The recommended treatment for mild paronychia is conservative. Warm compresses or soaks are used, along with topical antibiotics with or without topical steroids. If an abscess has formed around the nail, incision and drainage is added. Oral antibiotics are only recommended in refractory cases or in patients with comorbidities such as diabetes or immunosuppression.
We share two salutary tales of complications arising from oral antibiotic therapy for this relatively minor condition:
Case 1 from JAMA Internal Medicine : An 80 year old woman, with a past medical history of asthma and eczema, presented with 1-2 weeks of pain in one finger. She was noted to have a swollen, erythematous and tender nail fold without pus of nail discoloration. A diagnosis of acute paronychia was made and the patient was instructed to use warm compresses and prescribed a course of oral trimethoprim+sulfamethoxazole.
Six days after starting the antibiotics she developed a rash involving the face, trunk and extremities. The antibiotic was discontinued and an oral antihistamine and a topical steroid cream commenced.
Three days after that the patient presented to the emergency department. The rash had not improved and she was now experiencing decreased appetite and generalised malaise. She appeared dehydrated and laboratory tests showed hypernatraemia, elevated creatinine and eosinophilia. A dermatology consult raised concerns that the patient was experiencing drug-induced hypersensitivity syndrome. that then required inpatient management with rehydration and methylprednisolone.

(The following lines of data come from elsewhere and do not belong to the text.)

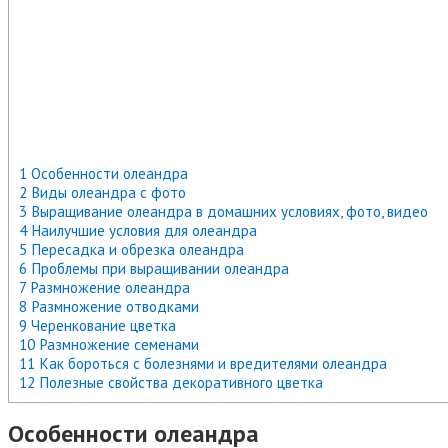
1 Особенности олеандра
2 Виды олеандра с фото
3 Выращивание олеандра в домашних условиях, фото, видео
4 Наилучшие условия для олеандра
5 Пересадка и обрезка олеандра
6 Проблемы при выращивании олеандра
7 Размножение олеандра
8 Размножение отводками
9 Черенкование цветка
10 Размножение семенами
11 Как бороться с болезнями и вредителями олеандра
12 Полезные свойства декоративного цветка
Особенности олеандра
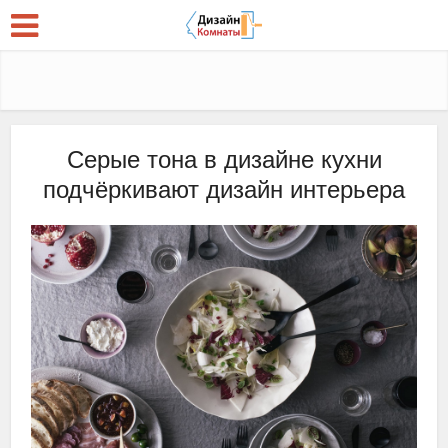
Серые тона в дизайне кухни
подчёркивают дизайн интерьера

Case 2, recent local admission : a 78 year old woman with nonalcoholic steatohepatitis (NASH) and early cirrhosis presented (February 2016) with a second relapse of C. difficile infection that was initially quite severe. She has now responded to intravenous fluids, metronidazole and vancomycin (fidaxomycin planned). The relapse had occurred 1 week after completing an oral vancomycin taper for 4 weeks.

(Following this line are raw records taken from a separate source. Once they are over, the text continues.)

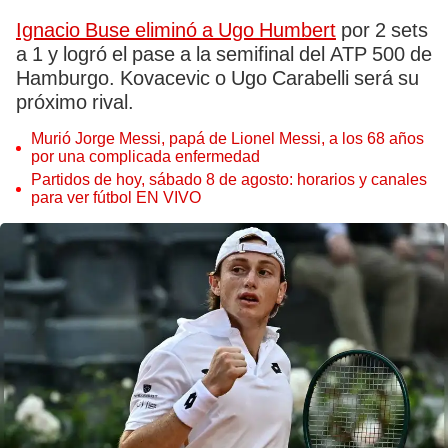
Ignacio Buse eliminó a Ugo Humbert
por 2 sets
a 1 y logró el pase a la semifinal del ATP 500 de
Hamburgo. Kovacevic o Ugo Carabelli será su
próximo rival.
Murió Jorge Messi, papá de Lionel Messi, a los 68 años
por una complicada enfermedad
Partidos de hoy, sábado 8 de agosto: horarios y canales
para ver fútbol EN VIVO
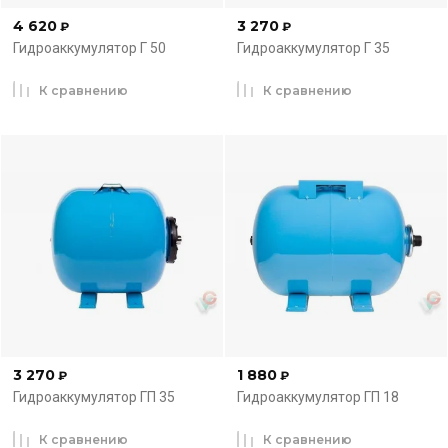
4 620
3 270
₽
₽
Гидроаккумулятор Г 50
Гидроаккумулятор Г 35
К сравнению
К сравнению
3 270
1 880
₽
₽
Гидроаккумулятор ГП 35
Гидроаккумулятор ГП 18
К сравнению
К сравнению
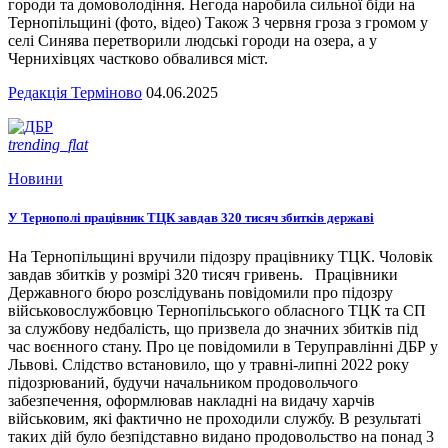
городи та домоволодіння. Негода наробила сильної біди на
Тернопільщині (фото, відео) Також 3 червня гроза з громом у
селі Синява перетворили людські городи на озера, а у
Чернихівцях частково обвалився міст.
Редакція Терміново
04.06.2025
trending_flat
Новини
У Тернополі працівник ТЦК завдав 320 тисяч збитків державі
На Тернопільщині вручили підозру працівнику ТЦК. Чоловік
завдав збитків у розмірі 320 тисяч гривень. Працівники
Державного бюро розслідувань повідомили про підозру
військовослужбовцю Тернопільського обласного ТЦК та СП
за службову недбалість, що призвела до значних збитків під
час воєнного стану. Про це повідомили в Теруправлінні ДБР у
Львові. Слідство встановило, що у травні-липні 2022 року
підозрюваний, будучи начальником продовольчого
забезпечення, оформлював накладні на видачу харчів
військовим, які фактично не проходили службу. В результаті
таких дій було безпідставно видано продовольство на понад 3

In November , she had developed an acute paronychia that had been managed with oral antibiotics (of an unspecified type) and developed the first bout of C. difficile in December.
- Shafritz and Coppage, Acute and chronic paronychia of the hand. J Am Acad Orthop Surg. 2014 Mar;22(3):165-74.
Indeed, no need for oral antibiotics for treatment of paronychia. But here in The Netherlands we also do not use local antibiotics. There is no need for those either. We recommend local treatment with soaks or warm compresses, and, if needed, a small incision to eliminate pus, and that’s it. “Ibi pus, ibi evacua” is still the best treatment for abscesses, even small ones.